What the exercise asks =
Taking each line of the material below in turn, count those containing the string "lines". Provide the number alone.

Provided records =
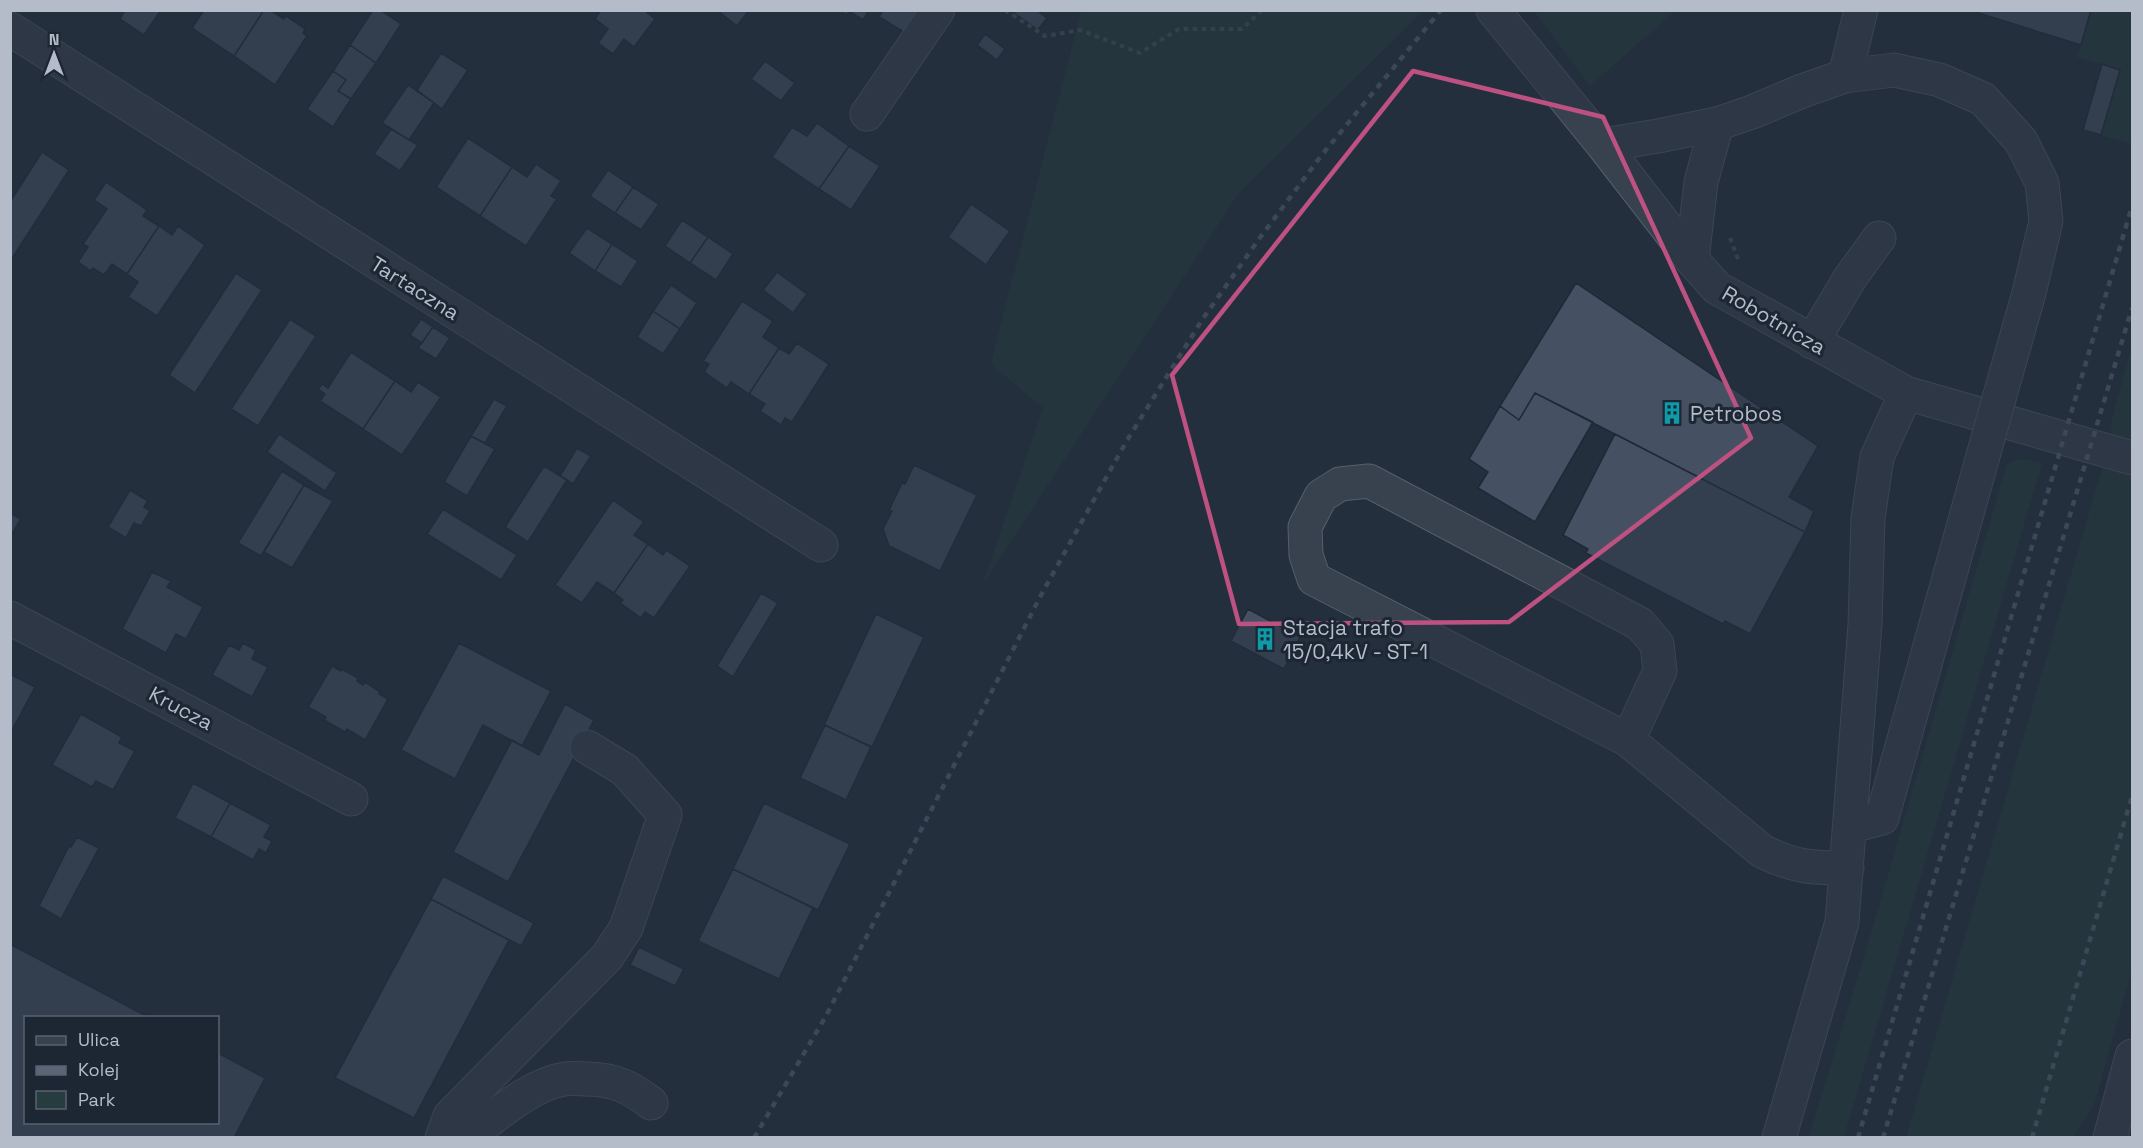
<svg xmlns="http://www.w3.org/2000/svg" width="2143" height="1148" viewBox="0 0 2143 1148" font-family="'Space Grotesk',sans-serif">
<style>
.green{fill:#263c3f}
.building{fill:#455162;stroke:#1f2835;stroke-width:1.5}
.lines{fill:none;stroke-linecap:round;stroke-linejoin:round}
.minor-casing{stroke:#565f6c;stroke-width:35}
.path{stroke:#44595c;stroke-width:4;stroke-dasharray:4.5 4.5;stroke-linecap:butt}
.minor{stroke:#38414e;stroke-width:33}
.rail{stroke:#5a6575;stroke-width:4.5;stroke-dasharray:6 6;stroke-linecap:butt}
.minor-bridge-casing{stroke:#565f6c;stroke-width:35;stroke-linecap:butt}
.minor-bridge{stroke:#38414e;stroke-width:33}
.marked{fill:none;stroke:#bd5182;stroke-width:4.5;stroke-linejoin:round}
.labels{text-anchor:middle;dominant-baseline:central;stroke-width:6;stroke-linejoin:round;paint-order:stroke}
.street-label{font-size:21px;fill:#b4bcc9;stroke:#1d2633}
.poi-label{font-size:21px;fill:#b4bcc9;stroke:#1d2633;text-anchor:start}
</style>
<rect width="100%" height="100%" fill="#242f3e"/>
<path class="green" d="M1081,11h342l-185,183 -255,390 60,-176 -52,-44z
M1534,11h141l-85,75z
M2091,11h41v133l-31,-9 19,-65 -43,-13z
M2132,345v95l-22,-7 2,-5 -2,-1z
M2020,459l22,4 -198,674h-35l64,-210 134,-463z
M2104,462l28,9v498l-38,136 -21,32 -167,1z"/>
<path class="building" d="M125,10h36l-17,25 -24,-16z
M204,10h60l-30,46 -42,-28z
M264,10h6l14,9 2,-3 19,13 -2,4 4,3 -32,49 -41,-29z
M373,10h7l21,14 -25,39 -26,-18z
M601,10h43l11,9 -21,28 -10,-8 -11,15 -15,-11 10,-14 -13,-10z
M717,10h32l-12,16z
M840,10h29l-6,10 -14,-9 -2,4z
M883,10h39l-15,24 -28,-17z
M1016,10h20l11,8 -9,12 -24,-17z
M1969,10h122l-10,35z
M985,34l20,15 -8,11 -20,-15z
M350,45l26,18 -25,36 -13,-8 8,-11 -13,-9z
M441,53l27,17 -26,39 -25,-19z
M765,61l30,22 -14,18 -30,-22z
M2102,64l18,6 -19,65 -18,-5z
M333,71l13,9 -8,11 13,8 -18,28 -26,-18z
M408,85l26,18 -25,37 -27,-17z
M817,123l32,23 -30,43 -47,-32 20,-30 15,9z
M391,129l27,16 -18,26 -26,-17z
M468,138l44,29 -32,49 -44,-29z
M849,146l31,20 -29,44 -32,-21z
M42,152l27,18 -58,90 -1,-58z
M536,164l25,17 -10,15 6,3 -31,47 -46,-30 32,-49 15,10z
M608,170l25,17 -18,26 -25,-17z
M106,182l41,28 -4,6 16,10 -32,48 -15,-10 -8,11 -11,-7 -2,3 -13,-9 10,-15 -5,-3 24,-35 -13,-9z
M633,187l26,17 -18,26 -26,-17z
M971,204l39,27 -24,34 -38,-28z
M682,220l26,17 -18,26 -25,-17z
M159,226l13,9 6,-9 27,19 -48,71 -29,-19 10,-15 -11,-8z
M587,228l25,16 -17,27 -26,-18z
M708,237l25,17 -17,26 -26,-17z
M612,244l26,17 -17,26 -26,-16z
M777,272l30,22 -14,19 -30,-23z
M236,273l26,17 -67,103 -26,-18z
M1576,283l242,163 -29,51 25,14 -9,21 -270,-139 -16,27 -19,-14z
M671,285l26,18 -17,26 -27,-18z
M742,301l31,20 -10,16 16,11 -30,46 -18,-12 -4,6 -23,-16 5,-8 -6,-3z
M653,311l27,18 -17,25 -26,-17z
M290,319l26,17 -58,90 -27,-17z
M421,319l12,8 -11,16 -12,-8z
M433,327l17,11 -14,21 -18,-11z
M797,343l32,21 -37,58 -7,-4 -4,7 -21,-14 5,-7 -16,-10 30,-46 10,6z
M351,352l44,29 -32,48 -43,-28 5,-7 -7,-5 4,-5 6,4z
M395,381l16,11 7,-10 23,15 -39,58 -39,-26z
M1535,393l58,29 -58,100 -57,-34 10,-16 -19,-13 31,-53 19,14z
M494,399l13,7 -22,37 -14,-7z
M279,434l58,39 -12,18 -58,-39z
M1615,434l190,98 -55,102 -25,-13 -2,3 -137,-71 2,-4 -25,-14z
M471,436l24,13 -28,47 -23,-14z
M577,448l14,8 -18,28 -13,-8z
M914,465l63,30 -37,76 -51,-25 -6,-17 9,-18 -3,-1 13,-27 3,1z
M544,466l23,14 -39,62 -23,-15z
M282,471l22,14 -43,71 -23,-13z
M304,485l29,16 -41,67 -28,-16z
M130,490l18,11 -4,6 6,4 -9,15 -7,-3 -8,15 -18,-11z
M613,500l31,22 -10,13 14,9 -34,49 -17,-11 -15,21 -27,-18z
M443,509l74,46 -16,25 -74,-46z
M10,513l11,6 -11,18z
M648,544l15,11 3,-5 24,16 -36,52 -9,-6 -4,6 -21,-15 3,-3 -9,-7z
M152,572l19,9 -4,6 36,20 -17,32 -10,-5 -10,19 -44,-24z
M761,593l17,10 -45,74 -16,-11z
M1248,609l52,28 -16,32 -53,-28z
M876,614l48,23 -52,110 -48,-22z
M243,643l13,7 -4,9 16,8 -16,30 -40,-22 17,-30 10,5z
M459,643l92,48 -29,55 -39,-21 -28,54 -54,-29z
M332,666l9,5 1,-2 16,9 -1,3 6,4 2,-3 15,10 -1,2 9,5 -23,41 -18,-11 -2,3 -21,-12 2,-3 -18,-10z
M10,674l25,13 -25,47z
M565,704l29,16 -86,162 -55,-30 59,-112 27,15z
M81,714l41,23 -3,6 16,8 -22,39 -17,-9 -4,6 -40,-22z
M825,725l46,22 -25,53 -46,-22z
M193,783l37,20 -19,34 -36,-19z
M230,803l41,22 -7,12 8,4 -6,12 -7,-4 -6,11 -42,-23z
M764,803l86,41 -32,66 -85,-41z
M77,837l22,11 -38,71 -22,-13 30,-60 2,1z
M733,869l80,39 -34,71 -81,-38z
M443,876l91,47 -13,23 -90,-47z
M431,899l78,41 -95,178 -79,-40z
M10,944l140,74h-124v104h192v-69l47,25 -31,60h-224z
M639,947l45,22 -9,17 -45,-21z"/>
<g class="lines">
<g class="minor-casing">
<path id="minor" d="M1493,10l110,135 89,115 25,28 189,105 226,65
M10,29l811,516
M1845,76l16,-66
M867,114l71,-104
M1603,145l55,-9 59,-12
M1692,260l9,-78 16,-58 35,-12 50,-21 43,-15 49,-6 46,10 43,19 38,42 21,42 4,38 -17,72 -29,102
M1812,342l38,-64 29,-40
M10,618l341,181
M1628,740l32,-69 -3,-27 -17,-20 -271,-143 -29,3 -19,12 -16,31 1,28 8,24 314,161 134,111c32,16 49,17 85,17
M1851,826l31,-8 101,-362
M442,1138l8,-22 157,-159 19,-29 39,-113 -40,-45 -38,-23
M466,1138c28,-20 64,-54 99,-59 7,-1 16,0 23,0 28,1 42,8 63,24
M1779,1138l63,-216 23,-297 3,-107 9,-61 29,-64
M2110,1138l22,-82"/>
</g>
<path class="path" d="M1005,10l40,26 35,-6 60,23 39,-24h63l20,-19
M1730,238l8,21"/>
<use href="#minor" class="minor"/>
<path class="rail" d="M754,1138l72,-122 214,-419 86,-155 76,-122 57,-81 62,-83 120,-146
M1858,1138l274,-932
M1883,1138l249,-830
M2032,1138l100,-342"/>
<g class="minor-bridge-casing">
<path id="minor-bridge" d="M1983,456l17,-61"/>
</g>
<use href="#minor-bridge" class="minor-bridge"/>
</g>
<path d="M0 0H2143V1148H0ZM1413,71l190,46 148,321 -242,184 -270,2 -67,-249z" fill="#242f3e" fill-opacity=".55" fill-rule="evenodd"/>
<path class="marked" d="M1413,71l190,46 148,321 -242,184 -270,2 -67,-249z"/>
<defs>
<g id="building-bare" transform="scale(1.8)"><path d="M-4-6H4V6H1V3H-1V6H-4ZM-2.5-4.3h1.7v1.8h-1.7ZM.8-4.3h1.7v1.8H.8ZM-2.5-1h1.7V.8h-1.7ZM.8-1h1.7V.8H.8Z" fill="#0f9aa8" stroke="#1d2633" stroke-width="2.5" paint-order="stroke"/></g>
</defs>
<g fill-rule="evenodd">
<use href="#building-bare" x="1672" y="413"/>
<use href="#building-bare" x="1265" y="639"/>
</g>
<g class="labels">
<g class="street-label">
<text transform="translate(415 288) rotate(32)">Tartaczna</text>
<text transform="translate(1774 320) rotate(30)">Robotnicza</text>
<text transform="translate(181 708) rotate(28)">Krucza</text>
</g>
<g class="poi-label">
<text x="1690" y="413">Petrobos</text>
<text x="1283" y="627">Stacja trafo<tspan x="1283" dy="24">15/0,4kV - ST-1</tspan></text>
</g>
</g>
<rect width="2143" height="1148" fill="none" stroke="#b4bcc9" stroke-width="24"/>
<rect x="24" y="1016" width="195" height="108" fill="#1d2633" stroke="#59626f" stroke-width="1.5"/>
<rect x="36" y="1036" width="30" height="9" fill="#38414e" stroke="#59626f" stroke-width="1.5"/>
<text x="78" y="1046" font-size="18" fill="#b4bcc9">Ulica</text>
<rect x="36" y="1066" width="30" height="9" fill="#5a6575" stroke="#59626f" stroke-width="1.5"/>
<text x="78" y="1076" font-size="18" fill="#b4bcc9">Kolej</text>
<rect x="36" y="1091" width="30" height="18" fill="#263c3f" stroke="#59626f" stroke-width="1.5"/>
<text x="78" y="1106" font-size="18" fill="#b4bcc9">Park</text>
<g transform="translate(54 54)" stroke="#1d2633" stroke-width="4.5" paint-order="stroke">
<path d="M0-4.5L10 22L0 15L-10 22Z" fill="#b4bcc9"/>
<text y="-9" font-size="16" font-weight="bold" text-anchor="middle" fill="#b4bcc9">N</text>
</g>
</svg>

Worked solution =
2